◆ **RAW DATA**:
'''

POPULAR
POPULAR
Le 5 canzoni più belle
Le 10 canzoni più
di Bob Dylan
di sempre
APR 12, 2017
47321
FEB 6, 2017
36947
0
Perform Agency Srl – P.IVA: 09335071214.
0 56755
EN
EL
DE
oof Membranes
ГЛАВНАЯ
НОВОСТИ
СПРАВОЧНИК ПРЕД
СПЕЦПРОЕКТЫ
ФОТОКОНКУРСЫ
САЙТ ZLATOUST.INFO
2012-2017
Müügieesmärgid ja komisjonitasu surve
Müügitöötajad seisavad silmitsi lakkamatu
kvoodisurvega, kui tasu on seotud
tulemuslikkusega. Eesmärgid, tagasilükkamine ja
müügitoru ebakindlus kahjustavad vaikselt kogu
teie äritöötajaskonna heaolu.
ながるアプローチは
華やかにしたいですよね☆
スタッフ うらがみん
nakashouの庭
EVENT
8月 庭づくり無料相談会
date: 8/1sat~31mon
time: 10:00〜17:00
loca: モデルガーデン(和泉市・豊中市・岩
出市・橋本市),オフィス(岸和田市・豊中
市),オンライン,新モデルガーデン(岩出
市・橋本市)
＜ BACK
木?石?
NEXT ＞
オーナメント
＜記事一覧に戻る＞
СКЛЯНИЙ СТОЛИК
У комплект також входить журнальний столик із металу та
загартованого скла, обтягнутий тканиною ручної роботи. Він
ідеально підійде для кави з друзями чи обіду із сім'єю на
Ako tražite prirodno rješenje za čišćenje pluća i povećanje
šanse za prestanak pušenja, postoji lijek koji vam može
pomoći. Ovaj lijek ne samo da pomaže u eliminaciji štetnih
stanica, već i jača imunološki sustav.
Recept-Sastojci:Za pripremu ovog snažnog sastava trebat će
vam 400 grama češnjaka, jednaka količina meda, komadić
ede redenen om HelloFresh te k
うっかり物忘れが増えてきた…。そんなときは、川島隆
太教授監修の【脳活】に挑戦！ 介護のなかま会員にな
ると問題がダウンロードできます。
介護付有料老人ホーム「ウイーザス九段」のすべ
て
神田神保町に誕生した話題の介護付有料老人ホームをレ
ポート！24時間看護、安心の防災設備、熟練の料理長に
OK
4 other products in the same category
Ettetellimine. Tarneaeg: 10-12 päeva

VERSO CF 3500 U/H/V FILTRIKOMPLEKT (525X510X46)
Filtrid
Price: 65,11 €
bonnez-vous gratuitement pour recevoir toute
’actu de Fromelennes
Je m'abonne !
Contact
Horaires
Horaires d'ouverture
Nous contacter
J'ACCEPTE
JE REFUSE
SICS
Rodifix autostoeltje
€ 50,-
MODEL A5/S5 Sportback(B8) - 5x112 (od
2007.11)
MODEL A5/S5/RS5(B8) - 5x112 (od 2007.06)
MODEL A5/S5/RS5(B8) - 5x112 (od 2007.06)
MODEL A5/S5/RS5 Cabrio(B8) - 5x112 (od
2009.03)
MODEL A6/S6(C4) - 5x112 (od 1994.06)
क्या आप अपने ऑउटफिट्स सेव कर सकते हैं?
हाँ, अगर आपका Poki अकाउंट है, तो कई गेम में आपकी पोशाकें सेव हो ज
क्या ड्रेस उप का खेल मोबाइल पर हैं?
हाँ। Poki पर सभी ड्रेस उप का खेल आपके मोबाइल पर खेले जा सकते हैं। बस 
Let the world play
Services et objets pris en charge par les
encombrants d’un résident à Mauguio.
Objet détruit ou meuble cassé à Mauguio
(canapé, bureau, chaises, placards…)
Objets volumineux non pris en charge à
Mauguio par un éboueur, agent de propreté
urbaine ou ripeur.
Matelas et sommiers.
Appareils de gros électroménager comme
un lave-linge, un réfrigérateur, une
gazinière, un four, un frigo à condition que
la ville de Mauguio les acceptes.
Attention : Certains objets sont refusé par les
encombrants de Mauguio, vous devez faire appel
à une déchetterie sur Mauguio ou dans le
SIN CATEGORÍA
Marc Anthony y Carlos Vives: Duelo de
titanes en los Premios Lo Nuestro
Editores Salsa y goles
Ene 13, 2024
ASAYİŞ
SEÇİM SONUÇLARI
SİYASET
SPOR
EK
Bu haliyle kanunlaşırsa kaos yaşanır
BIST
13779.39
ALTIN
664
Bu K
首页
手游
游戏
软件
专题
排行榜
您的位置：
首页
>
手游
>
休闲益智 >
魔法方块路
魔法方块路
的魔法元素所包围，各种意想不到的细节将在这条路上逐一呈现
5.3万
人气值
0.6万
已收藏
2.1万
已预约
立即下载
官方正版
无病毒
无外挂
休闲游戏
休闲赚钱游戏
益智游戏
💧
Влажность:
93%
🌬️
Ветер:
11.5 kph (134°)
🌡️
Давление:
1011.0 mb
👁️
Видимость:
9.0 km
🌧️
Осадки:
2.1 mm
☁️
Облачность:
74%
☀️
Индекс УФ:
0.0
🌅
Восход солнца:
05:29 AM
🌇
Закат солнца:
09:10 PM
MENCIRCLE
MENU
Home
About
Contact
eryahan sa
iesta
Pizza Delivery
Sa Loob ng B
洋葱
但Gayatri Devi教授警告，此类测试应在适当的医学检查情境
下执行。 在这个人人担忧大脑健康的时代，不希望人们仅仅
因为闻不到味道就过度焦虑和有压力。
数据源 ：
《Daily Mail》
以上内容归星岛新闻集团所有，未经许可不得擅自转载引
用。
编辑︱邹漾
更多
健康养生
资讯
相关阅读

'''

◆ **EXERCISE DETAILS**: Report every line of the entries that carries the word "Poki".

◆ **YOUR SOLUTION**:
हाँ, अगर आपका Poki अकाउंट है, तो कई गेम में आपकी पोशाकें सेव हो ज
हाँ। Poki पर सभी ड्रेस उप का खेल आपके मोबाइल पर खेले जा सकते हैं। बस 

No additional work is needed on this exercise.